The 1,400 affected members were notified and had their accounts reset. The client reimbursed the 600 members whose points had been converted. The €85,000 in transferred miles was gone — the reimbursement came entirely from the hotel group’s fraud budget.
Legitimate login traffic was unaffected. No increase in authentication failures, no member complaints, no degradation in the booking funnel.
What made it work
Rate limiting is built for volume attacks. Credential stuffing at scale doesn’t need volume — it needs patience and IP diversity, both of which are cheap to buy. An attacker running 10 requests per minute across 5,000 proxies generates 50,000 attempts per hour without triggering a single rate limit. If your only defence is thresholds, you don’t have a defence.

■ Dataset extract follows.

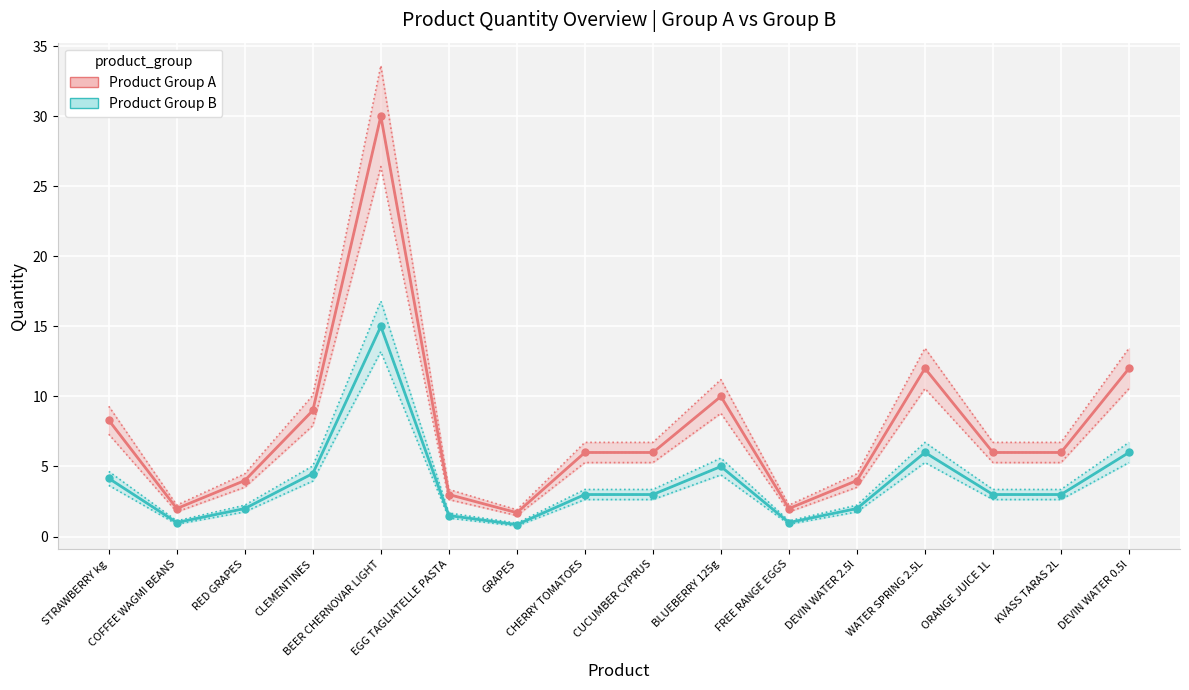

True or false: Product Group A has more than 0 points higher than both neighbors.

True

Bot Manager Premier identifies the tooling, not just the traffic pattern. The fingerprints — TLS cipher suites, JavaScript sensor behaviour, HTTP/2 patterns — persist regardless of how slowly the attack runs or how many IPs it rotates across. That’s what made moving from observation to full protection in 24 hours possible. The attack wasn’t subtle once we were looking at the right signals.
The session prerequisite was worth adding regardless. It’s not a substitute for Bot Manager Premier, but it narrows the attack surface and raises the cost of automating against the endpoint. Good defence in depth: cheap to add, meaningful reduction in exposure.